I’m so impressed with your ability to respond to well to such a slap in the face! You responded so well and your response now helps others understand more about why “risking” “alternative” medicine might *actually* be worth the risk!
Keep on doing your good work, Lauren. Your courage brings hope to so many, including me.
Brilliant response instead of reaction.
As Joe Dispenza says, dont wait for science to tell you, go do it and let science measure you.
Trusting our intuition and path is the way ahead, not blindly following other humans.
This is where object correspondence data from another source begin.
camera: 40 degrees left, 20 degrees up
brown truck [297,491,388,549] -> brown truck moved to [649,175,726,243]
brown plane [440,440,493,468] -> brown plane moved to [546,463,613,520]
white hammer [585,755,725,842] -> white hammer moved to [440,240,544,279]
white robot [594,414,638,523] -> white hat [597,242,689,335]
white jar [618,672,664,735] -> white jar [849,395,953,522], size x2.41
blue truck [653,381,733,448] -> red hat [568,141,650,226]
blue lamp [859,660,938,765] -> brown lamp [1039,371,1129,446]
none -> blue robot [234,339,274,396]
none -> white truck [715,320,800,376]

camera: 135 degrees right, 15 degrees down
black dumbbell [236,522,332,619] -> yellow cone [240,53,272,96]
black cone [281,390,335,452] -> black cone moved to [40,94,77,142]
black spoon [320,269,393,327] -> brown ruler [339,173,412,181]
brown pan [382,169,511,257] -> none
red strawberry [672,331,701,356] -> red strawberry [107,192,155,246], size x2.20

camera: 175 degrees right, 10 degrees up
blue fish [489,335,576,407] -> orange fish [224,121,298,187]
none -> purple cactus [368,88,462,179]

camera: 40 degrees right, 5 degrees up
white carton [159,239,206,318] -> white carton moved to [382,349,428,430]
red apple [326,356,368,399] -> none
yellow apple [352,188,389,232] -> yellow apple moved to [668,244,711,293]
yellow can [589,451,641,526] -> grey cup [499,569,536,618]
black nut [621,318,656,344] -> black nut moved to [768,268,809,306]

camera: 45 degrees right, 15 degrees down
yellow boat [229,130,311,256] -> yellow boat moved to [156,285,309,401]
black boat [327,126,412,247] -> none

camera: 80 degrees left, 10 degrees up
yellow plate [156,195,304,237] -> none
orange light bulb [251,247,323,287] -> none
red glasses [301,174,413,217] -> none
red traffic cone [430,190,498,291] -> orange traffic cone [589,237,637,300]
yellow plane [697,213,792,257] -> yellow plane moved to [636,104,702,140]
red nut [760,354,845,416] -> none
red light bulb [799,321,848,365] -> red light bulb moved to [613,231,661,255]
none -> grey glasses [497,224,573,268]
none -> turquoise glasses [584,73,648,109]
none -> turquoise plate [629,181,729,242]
Great post and way of showing your response to the comment. There is a balance we need to find between western modern medicine and ancient healing remedies and also each ones place in health. I healed myself with a naturopathic, functional medicine doctor and am constantly changing and healing. I would have never gotten these results with what is promoted through modern medicine/ doctors and “health”. Im a personal trainer so I see most clients that think the workouts are gunna do it.. its a balance of all things and thats what naturopathy, functional medicine and ancient remedies/therapies have taught me. Ill definitely keep checking out your page! And as I’m starting my own blog and learning my way of spreading this message I hope to start a connection with you!
I too have an autoimmune disease and have seen so much healing in the form of biofeedback and spiritual energy healing. Western medicine is why I have autoimmune problems in the first place, due to overtaking antibiotics as a child (with no education around them). Of course I still go to the dentist and went to the doctor when I broke my foot. But other than that – I’d rather pay out of pocket for alternative medicine than kill my body with prescription drugs any day! I have a feeling people will eventually catch up to this concept.